# Problem details
Copy the entries below word for word, minus the pictures.

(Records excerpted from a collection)
= Beginning of Section =

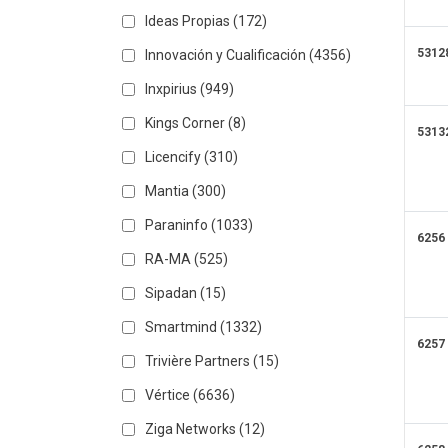
Ideas Propias
(172)
5312
Innovación y Cualificación
(4356)
Inxpirius
(949)
Kings Corner
(8)
5313
Licencify
(310)
Mantia
(300)
Paraninfo
(1033)
6256
RA-MA
(525)
Sipadan
(15)
Smartmind
(1332)
6257
Trivière Partners
(15)
Vértice
(6636)
Ziga Networks
(12)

= End of Section =

# Solution below
Ideas Propias
(172)
5312
Innovación y Cualificación
(4356)
Inxpirius
(949)
Kings Corner
(8)
5313
Licencify
(310)
Mantia
(300)
Paraninfo
(1033)
6256
RA-MA
(525)
Sipadan
(15)
Smartmind
(1332)
6257
Trivière Partners
(15)
Vértice
(6636)
Ziga Networks
(12)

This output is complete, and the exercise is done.